Start of Input for this task

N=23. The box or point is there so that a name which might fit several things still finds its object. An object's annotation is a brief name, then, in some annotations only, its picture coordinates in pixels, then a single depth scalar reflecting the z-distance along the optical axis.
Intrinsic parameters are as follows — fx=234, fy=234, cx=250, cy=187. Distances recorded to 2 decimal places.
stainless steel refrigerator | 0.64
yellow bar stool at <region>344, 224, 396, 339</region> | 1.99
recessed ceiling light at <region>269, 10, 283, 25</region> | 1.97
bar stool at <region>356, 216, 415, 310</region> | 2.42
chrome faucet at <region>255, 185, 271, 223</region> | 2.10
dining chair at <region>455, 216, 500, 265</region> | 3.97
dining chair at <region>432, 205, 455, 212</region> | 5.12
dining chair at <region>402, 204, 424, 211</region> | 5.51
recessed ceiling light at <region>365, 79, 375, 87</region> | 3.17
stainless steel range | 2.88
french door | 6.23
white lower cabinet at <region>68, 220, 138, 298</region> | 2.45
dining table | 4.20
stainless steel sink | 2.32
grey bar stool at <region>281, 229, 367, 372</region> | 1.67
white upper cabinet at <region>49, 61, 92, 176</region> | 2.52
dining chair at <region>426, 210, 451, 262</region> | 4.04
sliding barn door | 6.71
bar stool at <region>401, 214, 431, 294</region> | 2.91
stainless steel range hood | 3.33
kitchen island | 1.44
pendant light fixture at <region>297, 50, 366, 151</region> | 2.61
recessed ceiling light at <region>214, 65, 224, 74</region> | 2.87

End of Input for this task
Start of Input for this task

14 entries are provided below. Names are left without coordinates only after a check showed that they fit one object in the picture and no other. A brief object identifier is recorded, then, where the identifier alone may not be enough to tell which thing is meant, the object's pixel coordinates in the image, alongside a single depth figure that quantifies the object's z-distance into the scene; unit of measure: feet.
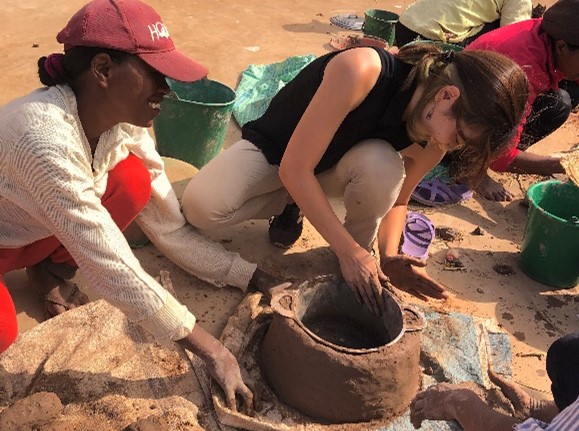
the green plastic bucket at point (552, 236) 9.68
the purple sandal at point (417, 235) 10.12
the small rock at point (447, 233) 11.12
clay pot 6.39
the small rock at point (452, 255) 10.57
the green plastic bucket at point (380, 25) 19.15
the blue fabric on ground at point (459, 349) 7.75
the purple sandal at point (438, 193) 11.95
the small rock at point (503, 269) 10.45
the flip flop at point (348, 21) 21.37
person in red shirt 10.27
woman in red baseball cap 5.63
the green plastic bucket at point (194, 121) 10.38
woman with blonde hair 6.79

End of Input for this task

- **Action item**
Out of the entries above, write out only the lines between the line holding "stainless steel refrigerator | 0.64" and the line holding "kitchen island | 1.44", inclusive, each exactly as given.

- **Your solution**
stainless steel refrigerator | 0.64
yellow bar stool at <region>344, 224, 396, 339</region> | 1.99
recessed ceiling light at <region>269, 10, 283, 25</region> | 1.97
bar stool at <region>356, 216, 415, 310</region> | 2.42
chrome faucet at <region>255, 185, 271, 223</region> | 2.10
dining chair at <region>455, 216, 500, 265</region> | 3.97
dining chair at <region>432, 205, 455, 212</region> | 5.12
dining chair at <region>402, 204, 424, 211</region> | 5.51
recessed ceiling light at <region>365, 79, 375, 87</region> | 3.17
stainless steel range | 2.88
french door | 6.23
white lower cabinet at <region>68, 220, 138, 298</region> | 2.45
dining table | 4.20
stainless steel sink | 2.32
grey bar stool at <region>281, 229, 367, 372</region> | 1.67
white upper cabinet at <region>49, 61, 92, 176</region> | 2.52
dining chair at <region>426, 210, 451, 262</region> | 4.04
sliding barn door | 6.71
bar stool at <region>401, 214, 431, 294</region> | 2.91
stainless steel range hood | 3.33
kitchen island | 1.44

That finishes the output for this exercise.